74,000 pages of tax code replaced by six lines of code. The IRS employs 83,000 humans to do what a smart contract does automatically.

74,000 pages of tax code replaced by six lines of code. The IRS employs 83,000 humans to do what a smart contract does automatically.

74,000 Pages of Instructions for Giving Money to the Government

Your tax system has 74,000 pages of rules. To put that in perspective, the entire Harry Potter series is 4,224 pages. Your tax code is 17.5 Harry Potters long. Except Harry Potter has a coherent plot and your tax code has loopholes.

The Internal Revenue Service employs about 95,000 humans to interpret these rules167. It costs $12.3 billion per year to operate. Americans spend an additional 7 billion hours per year filling out forms168. An entire profession (“accountant”) exists solely to decode rules that your government wrote for itself.
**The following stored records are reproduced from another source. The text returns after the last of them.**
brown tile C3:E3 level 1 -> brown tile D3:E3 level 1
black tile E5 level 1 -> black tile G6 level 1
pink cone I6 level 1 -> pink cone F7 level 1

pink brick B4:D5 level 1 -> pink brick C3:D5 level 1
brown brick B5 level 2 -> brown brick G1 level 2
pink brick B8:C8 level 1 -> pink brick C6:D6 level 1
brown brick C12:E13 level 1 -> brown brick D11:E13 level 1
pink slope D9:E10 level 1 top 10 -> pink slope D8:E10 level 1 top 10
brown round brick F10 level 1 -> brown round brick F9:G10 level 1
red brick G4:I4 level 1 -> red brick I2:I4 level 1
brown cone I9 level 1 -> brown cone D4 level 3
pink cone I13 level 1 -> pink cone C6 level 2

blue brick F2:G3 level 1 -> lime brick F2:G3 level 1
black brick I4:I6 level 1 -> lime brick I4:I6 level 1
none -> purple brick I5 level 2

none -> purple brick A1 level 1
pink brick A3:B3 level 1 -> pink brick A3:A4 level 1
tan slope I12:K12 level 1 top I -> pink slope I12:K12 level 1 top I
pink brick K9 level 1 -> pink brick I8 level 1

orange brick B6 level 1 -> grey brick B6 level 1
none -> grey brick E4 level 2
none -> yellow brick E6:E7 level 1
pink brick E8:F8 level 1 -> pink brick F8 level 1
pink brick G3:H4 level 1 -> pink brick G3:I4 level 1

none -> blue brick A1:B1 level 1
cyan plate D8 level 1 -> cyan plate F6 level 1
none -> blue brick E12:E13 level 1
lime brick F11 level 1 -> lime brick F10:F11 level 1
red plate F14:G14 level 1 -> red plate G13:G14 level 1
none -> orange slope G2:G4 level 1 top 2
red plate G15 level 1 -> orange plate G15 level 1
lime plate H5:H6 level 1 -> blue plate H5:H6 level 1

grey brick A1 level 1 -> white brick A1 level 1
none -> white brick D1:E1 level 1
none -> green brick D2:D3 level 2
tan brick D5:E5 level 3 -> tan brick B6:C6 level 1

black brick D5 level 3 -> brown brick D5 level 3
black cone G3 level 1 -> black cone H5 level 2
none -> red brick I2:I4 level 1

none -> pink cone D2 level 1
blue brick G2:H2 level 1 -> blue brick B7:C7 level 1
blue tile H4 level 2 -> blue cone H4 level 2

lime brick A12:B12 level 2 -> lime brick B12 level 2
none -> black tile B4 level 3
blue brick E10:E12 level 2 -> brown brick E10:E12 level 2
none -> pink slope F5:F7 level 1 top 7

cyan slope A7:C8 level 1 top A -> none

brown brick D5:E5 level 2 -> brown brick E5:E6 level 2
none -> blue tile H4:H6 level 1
On my planet, when a system requires 95,000 interpreters, we don’t hire more interpreters. We rewrite the system. Your species hired the interpreters. Then you hired people to interpret the interpreters. Then you wrote 74,000 pages of instructions for the interpreters of the interpreters. At no point did anyone suggest starting over. This is called “institutional momentum,” which is what happens when the cure for a bad idea is more of the bad idea.

The Replacement

function _update(address from, address to, uint256 value) internal override {
    if (from == address(0) || to == address(0) || taxExempt[from]) {
        super._update(from, to, value);
        return;
    }
    uint256 taxAmount = (value * taxRateBps) / 10_000;  // 0.5% of every transfer
    super._update(from, treasury, taxAmount);            // Tax goes to treasury
    super._update(from, to, value - taxAmount);          // Rest goes to recipient
}

Six lines. Every transfer automatically deducts 0.5% and sends it to the treasury. No filing. No forms. No audits. No compliance departments. No offshore accounts. No accountants. The tax is unavoidable because it IS the protocol.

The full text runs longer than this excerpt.